Background: Collagen type I is one of the major deposits in thickening of the reticular basement membrane of asthma.
Objective and methods: In this study, we assessed turnover of collagen type I in asthma by measuring procollagen type I C-terminal peptide (PICP) and collagen type I C-terminal telopeptide (ICTP) in induced sputum.

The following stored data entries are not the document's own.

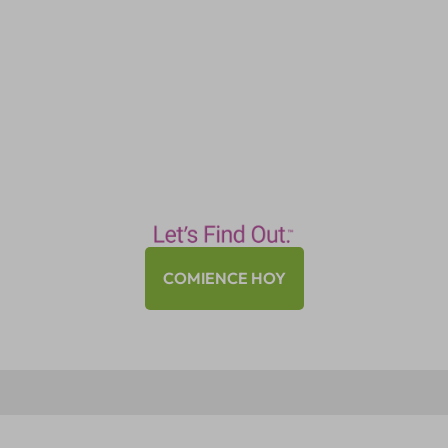
COMIENCE HOY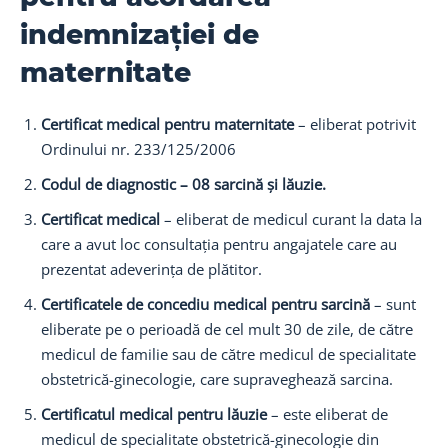
indemnizației de
maternitate
Certificat medical pentru maternitate
– eliberat potrivit
Ordinului nr. 233/125/2006
Codul de diagnostic – 08 sarcină și lăuzie.
Certificat medical
– eliberat de medicul curant la data la
care a avut loc consultația pentru angajatele care au
prezentat adeverința de plătitor.
Certificatele de concediu medical pentru sarcină
– sunt
eliberate pe o perioadă de cel mult 30 de zile, de către
medicul de familie sau de către medicul de specialitate
obstetrică-ginecologie, care supraveghează sarcina.
Certificatul medical pentru lăuzie
– este eliberat de
medicul de specialitate obstetrică-ginecologie din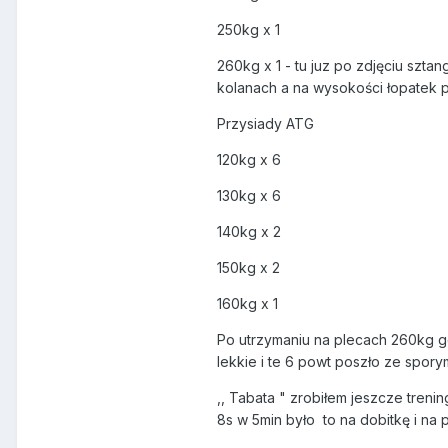
250kg x 1
260kg x 1 - tu juz po zdjęciu sztan
kolanach a na wysokości łopatek p
Przysiady ATG
120kg x 6
130kg x 6
140kg x 2
150kg x 2
160kg x 1
Po utrzymaniu na plecach 260kg gd
lekkie i te 6 powt poszło ze spor
,, Tabata " zrobiłem jeszcze treni
8s w 5min było to na dobitkę i na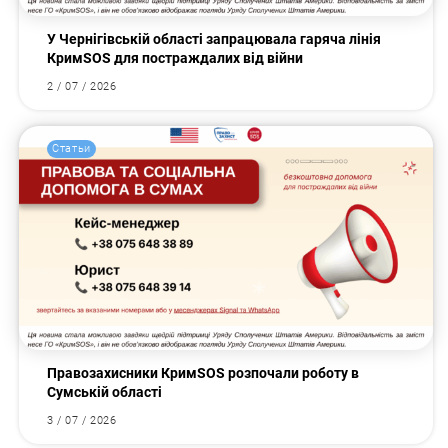
У Чернігівській області запрацювала гаряча лінія
КримSOS для постраждалих від війни
2 / 07 / 2026
Статьи
Правозахисники КримSOS розпочали роботу в
Сумській області
3 / 07 / 2026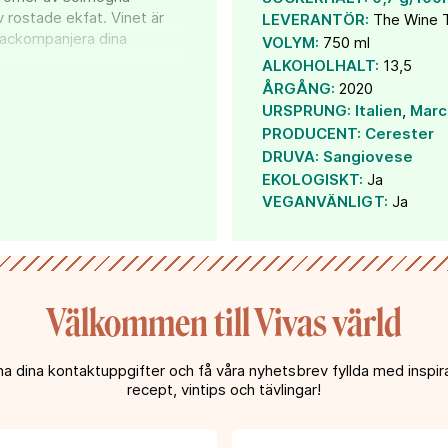
v rostade ekfat. Vinet är
LEVERANTÖR:
The Wine 
t ackompanjera dina
VOLYM:
750 ml
ALKOHOLHALT:
13,5
ÅRGÅNG:
2020
där gröna kullar och
URSPRUNG:
Italien
,
Marc
atiska havet. Mitt emot
PRODUCENT:
Cerester
ilket tros vara distriktet
DRUVA:
Sangiovese
vänds den till vintyper
EKOLOGISKT:
Ja
o. Sangiovese trivs otroligt
 av körsbär och örter, i
VEGANVÄNLIGT:
Ja
tanninstruktur.
oducenten Cerester, som
Välkommen till Vivas värld
er. Dessutom kommer vinet i
m enkelt kan återvinnas.
t till Sverige har
a dina kontaktuppgifter och få våra nyhetsbrev fyllda med inspira
solvatten.org).
recept, vintips och tävlingar!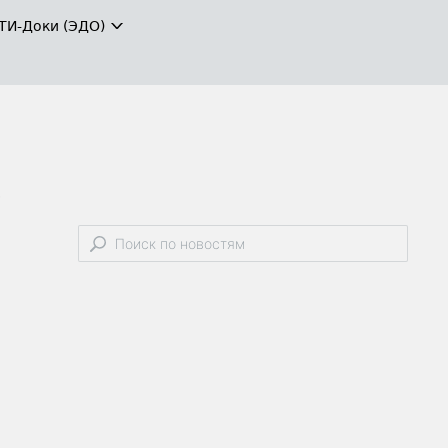
ТИ-Доки (ЭДО)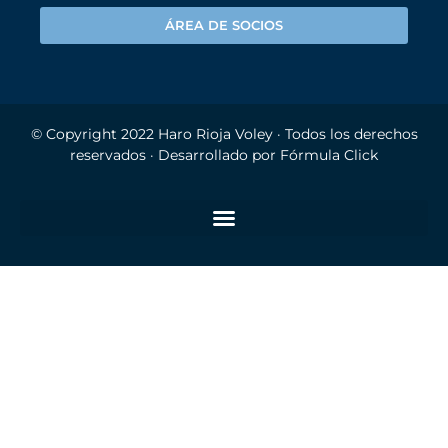
ÁREA DE SOCIOS
© Copyright 2022
Haro Rioja Voley
· Todos los derechos
reservados · Desarrollado por
Fórmula Click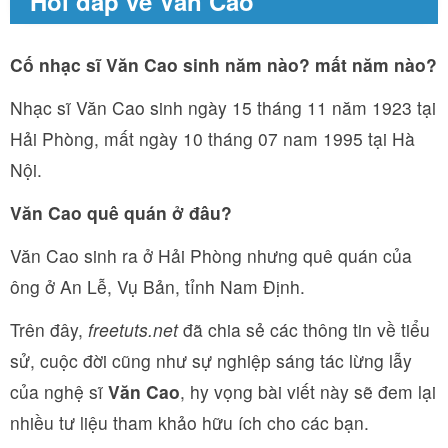
Hỏi đáp về Văn Cao
Cố nhạc sĩ Văn Cao sinh năm nào? mất năm nào?
Nhạc sĩ Văn Cao sinh ngày 15 tháng 11 năm 1923 tại
Hải Phòng, mất ngày 10 tháng 07 nam 1995 tại Hà
Nội.
Văn Cao quê quán ở đâu?
Văn Cao sinh ra ở Hải Phòng nhưng quê quán của
ông ở An Lễ, Vụ Bản, tỉnh Nam Định.
Trên đây,
freetuts.net
đã chia sẻ các thông tin về tiểu
sử, cuộc đời cũng như sự nghiệp sáng tác lừng lẫy
của nghệ sĩ
Văn Cao
, hy vọng bài viết này sẽ đem lại
nhiều tư liệu tham khảo hữu ích cho các bạn.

Results: PICP but not ICTP was found to be significantly higher in asthma subjects than in normal volunteers (P < 0.05). In asthma, PICP was inversely correlated with %FEV(1.0) (r = -0.539), and its levels significantly increased upon exacerbation (P < 0.05), indicating that collagen synthesis increases during asthma exacerbation. Additionally, PICP was found to significantly correlate with eosinophil counts in sputum (r = 0.539), indicating that eosinophils stimulate collagen turnover. Because eosinophils can produce TGF-beta, a potent stimulator of collagen synthesis, we immunocytochemically examined TGF-beta-positive cells in sputum. TGF-beta-positive cells significantly correlated with eosinophil counts (r = 0.811) and PICP (r = 0.569), suggesting that TGF-beta released from eosinophils is involved in collagen synthesis.
Conclusions: The results of the present study suggest that collagen synthesis is stimulated in asthmatic airways by eosinophils through TGF-beta, while collagen degradation is not, and that PICP in sputum can act as a new marker for airway inflammation in asthma.